仕方がないので,わたしの個人的なFBのネットワークに流れてきた情報を整理しておくことにしよう。その結果は,以下のとおりのことが明らかになった。わたしのようなごくふつうの平凡な人間ですら知り得た情報は膨大なものになっている。だから,全国で展開された抗議行動のすべてが把握できたら,とてつもないことが起きていたと知ることができるだろうに・・・・。それこそがジャーナリズムの使命ではないか,とおもうのだが・・・・。残念でならない・・・。

 とりあえず,わたしの掌握できた部分だけを紹介しておくと以下のとおりである。

 SEALDs(自由と民主主義を守る学生有志の会)は,このところ毎週金曜日の午後に「戦争法案に反対する国会前抗議行動」を展開している。ここには,西谷修,小森陽一,といった学者さんも支援に駆けつけ,スピーチを行っている(6月12日・YOUTUBE)。この学生有志の会=SEALDsが,いまや全国ネットで活動を展開しており,6月14日(日)には,SEALDs in 渋谷が「若者憲法集会&デモ」を組織し,宮下公園に集結し,渋谷の街に繰り出しデモ行進をした。その数,3000人を超えたという。

 これに呼応して,「若者憲法集会 in 高知」が集会終了後,帯屋町商店街をデモ。また,京都では,「戦争反対平和がだいすき声をあげよう大集会」が,京都四条通りで,神戸大学,関西学院大学,同志社大学のSEALDsのメンバーと一緒になって会場に入り,研究集会に参加。「若者憲法集会」沖縄分科会も開催され,研究集会を開いている。

 なお,SEALDs KANSAI は《戦争立法に反対する学生デモ》を下記のように組織し,参加を呼びかけている。
 日時:2015年6月21日(日)
 集合:14:00 円山公園(京都)
 出発:14:30 
 コース:円山公園─四条河原町─三条大橋─四条河原町─京都市役所

 以上がSEALDs関連の,わたしが目にした情報である。6月14日には,学生さん以外の団体もさまざまな抗議行動を組織して,大きな集会を開いている。その主なものは以下のとおり。

 「ストップ戦争法案!国会包囲デモ」(6月14日)には,25,000人が参加。
 「東京都臨海公園・反安倍政権大集会」(6月13日)には,16,000人が参加。
 「集団的自衛権行使のための法整備に反対する愛知大会」には,4,000人が参加。
 「憲法違反の集団的自衛権に反対する市民集会」が,福岡県福岡市,佐賀県鳥栖市,長崎県佐世保市,などで開催。
 「戦争をさせない1000人委員会」
 「解釈で憲法を壊すな!実行委員会」
 「戦争する国づくりストップ!憲法を守り・いかす共同センター」
 「総がかり行動実行委員会」
などなど。

 なお,「戦争法案反対国会前集会」は6月24日(水)18:30~20:00に予定されている。

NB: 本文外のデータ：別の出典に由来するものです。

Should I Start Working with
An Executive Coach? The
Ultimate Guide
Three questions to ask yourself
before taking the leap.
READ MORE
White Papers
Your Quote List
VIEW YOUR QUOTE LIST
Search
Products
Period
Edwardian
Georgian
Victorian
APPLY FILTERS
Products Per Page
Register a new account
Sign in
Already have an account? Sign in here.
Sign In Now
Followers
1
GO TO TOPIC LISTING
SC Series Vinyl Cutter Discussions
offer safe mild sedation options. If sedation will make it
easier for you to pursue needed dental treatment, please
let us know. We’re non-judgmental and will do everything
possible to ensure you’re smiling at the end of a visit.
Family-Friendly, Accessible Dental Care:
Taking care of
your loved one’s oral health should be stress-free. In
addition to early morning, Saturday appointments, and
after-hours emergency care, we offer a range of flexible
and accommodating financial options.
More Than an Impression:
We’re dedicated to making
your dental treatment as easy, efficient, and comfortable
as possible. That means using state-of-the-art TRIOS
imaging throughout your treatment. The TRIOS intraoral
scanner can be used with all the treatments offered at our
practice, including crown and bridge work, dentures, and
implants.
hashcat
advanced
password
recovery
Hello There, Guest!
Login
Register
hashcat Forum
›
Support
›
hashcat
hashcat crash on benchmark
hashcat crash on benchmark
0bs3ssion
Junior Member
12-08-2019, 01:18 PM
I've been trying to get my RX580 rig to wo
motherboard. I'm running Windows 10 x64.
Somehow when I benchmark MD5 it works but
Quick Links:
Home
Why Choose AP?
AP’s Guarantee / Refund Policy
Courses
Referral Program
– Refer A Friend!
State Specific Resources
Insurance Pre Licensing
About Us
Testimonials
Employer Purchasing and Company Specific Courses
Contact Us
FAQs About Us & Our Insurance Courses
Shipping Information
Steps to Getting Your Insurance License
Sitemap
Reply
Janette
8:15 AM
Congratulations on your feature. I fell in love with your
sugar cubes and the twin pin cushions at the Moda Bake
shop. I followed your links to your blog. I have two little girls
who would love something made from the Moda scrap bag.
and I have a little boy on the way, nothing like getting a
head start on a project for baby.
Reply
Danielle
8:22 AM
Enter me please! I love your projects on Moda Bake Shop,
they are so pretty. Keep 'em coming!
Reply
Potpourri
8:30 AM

この他にも大小さまざまな団体が抗議集会や抗議行動を組織し,それぞれに個別に展開されることになっている。

 わたしのFBのネットワークに流れた情報だけで,これだけある。新聞・テレビなどがその気になって情報を蒐集すれば,想像を絶するほどの抗議集会や抗議行動が「6月14日」だけでも展開されていたに違いないのだ。にもかかわらず大手メディアは一斉にスルーしてしまった。この責任は重大である。このことは強く銘記しておきたい。つまり,この大手メディアの意図的・計画的な「スルー」が,アベ政権を支えているのだから。つまり,自分からはなにも考えない,行動もしない,目先の欲望だけを満たせばそれでいいという,いわゆる「茹でカエル」が多数を占めており,その人たちが無意識のうちにアベ政権を支えていることになっているのだから。

 しかし,ようやく,その「茹でカエル」が目覚めはじめようとしているかにみえる。こうなったら,大手メディア以外のメディアを活用するしかない。その点,SEALDsのネットワークは自由自在だ。思考が柔軟で,発想が豊かだ。かれらは定期バスの窓をもメディアとして活用している。のみならず,「友だちの友だちはみんな友だち」といった沖縄的手法ももちこんで,そのネットワークをあっという間に拡大している。さらには,自主制作のビデオ映像をネットに流す。そして,徹底したネットの多用だ。これも得意中の得意,お手の物だ。

 新しい時代を切り拓くとしたら,この世代しかないだろう。ジャーナリズムが死んでしまい,メディアは政権党のいいなり,という逼塞した時代を突き破る智恵と手法とエネルギーをもっているのは若い学生さんたちしかいない,と断言しておこう。その意味で,恥ずかしながら,老いたる者は,この若者たちに寄り添いながら「ともに頑張ろう」というしかない。言ってみれば,「おんぶにだっこ」だ。それでもなお,いまは,行動を起こすときだ。

 そのことを明確に提示してくれた日,それが「6月14日」だった。わたしはそう確信している。

 さあ,時は今だ。ともに立ち上がろうではないか。